Since it first premiered at Sundance in February, Randy Moore’s subversive stab at Disney has been in the spotlight for its secretive, guerilla filmmaking style. Moore and his crew shot the film at Disney World in Orlando and Disneyland in California, posing as tourists, using Park Hopper passes as their only credentials. Though the early speculation was that Disney would throw a fit and have the film shelved, they’ve remained quiet on the subject. Shooting inside the theme parks was a clever way to build hype around the film, but now that the film hits VOD this weekend, can it live up to that hype?

It’s the classic American family vacation that brings us here. Emily and Jim (Elena Schuber and Roy Abramsohn) and their two young children, Elliot and Sara (Jack Dalton and Katelynn Rodriguez), are on the last day of their trip to Disney World when everything begins to go wrong. Informed over the phone that he doesn’t have a job to come home to, the Happiest Place on Earth becomes Jim’s personal hell through the course of the day as they hop between the MagicKingdom, Epcot and the Contemporary Resort. As they queue for rides, Jim is able to sweet talk the sensitive Sara out of being scared of the Evil Witch and the ghosts in the Haunted Mansion, but he himself begins hallucinating the fears she held in his own head. People are beheaded on rides, characters come alive as evil puppets that only he can see, and even Emily and the kids seem out to get him at certain points, their eyes rolling over black, taunting him.

As his family starts to pull apart under the weight of the Epcot ball, the only salvation from the misery that the pasty, pudgy, mid-40s Jim can find is leering at, and eventually following, a pair of young, pretty — possibly underage? — French girls (Danielle Safady and Annet Mahendru) who don’t seem to mind his attention. If the hallucinations weren’t enough to tell you we’re in Jim’s head the whole time, that should certainly do it.

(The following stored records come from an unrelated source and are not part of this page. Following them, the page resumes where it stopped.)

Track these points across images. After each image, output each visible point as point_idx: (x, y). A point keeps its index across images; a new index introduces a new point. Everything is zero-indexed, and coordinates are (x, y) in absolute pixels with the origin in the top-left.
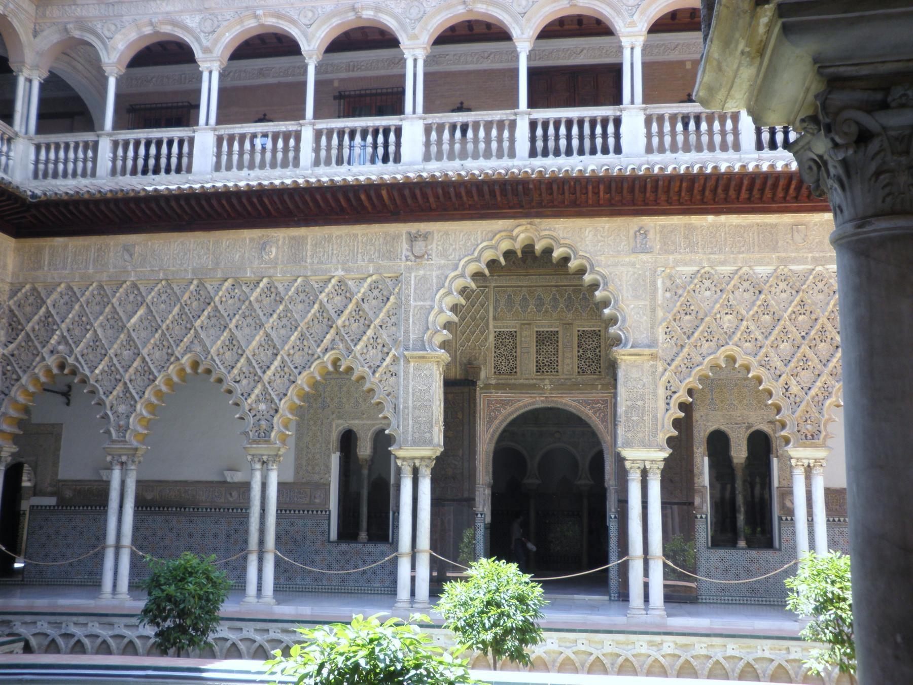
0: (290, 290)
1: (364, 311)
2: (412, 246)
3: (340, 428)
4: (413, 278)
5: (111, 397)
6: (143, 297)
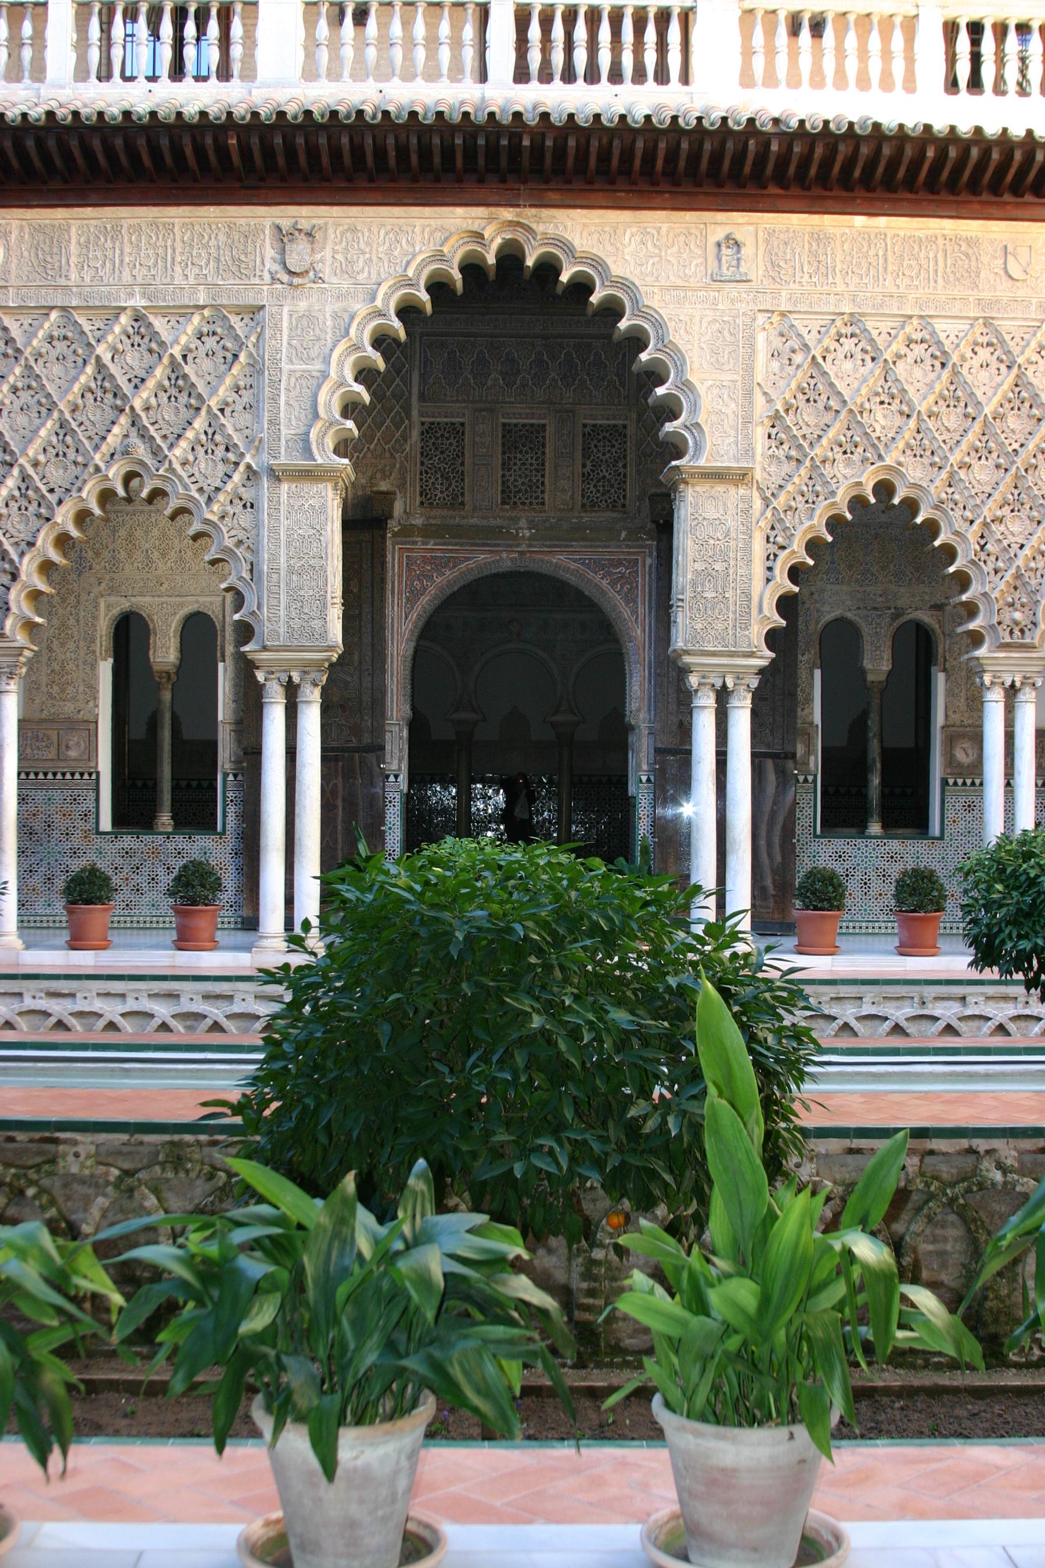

While the pre-release buzz seemed to point towards a camp-horror descent into madness that any midnight movie palace would be proud to run, I found most of the film plays more as an well measured take on a bored father’s fever dreams rather than a trip down the psycho rabbit hole. The film tends to spend most of its time painting the entire Disney entity itself as the real psychosis, preying on the American mind, leading us around on a leash of desire pointed at unattainable fairy tale icons to get us to buy turkey legs and Mickey Mouse hats.

Though the film does finally run off of the rails in a third act where Moore seemed to run out of ideas — rolling out the kind of Mad Scientist/Evil Witch yarn that even Scooby Doo would have blushed over — the deconstruction of the family unit in its most awkward, isolated state, where there is an immediate juxtaposition of the other awkward, isolated family surrounding them, helps Escape from Tomorrow succeed by presenting a surprisingly interesting, occasionally funny take on the usually blunt idea that Disney is everything that ails us.

The hype around the film seems to be a furious reply to that idea more than anything the film does or doesn’t accomplish. The hype was about the victory of getting one over on the ubiquitous Disney Machine, shooting an entire film under their nose and getting away with it — and now, in the most Disney way possible, exploiting that hype to extract every dollar from the marketplace that they can.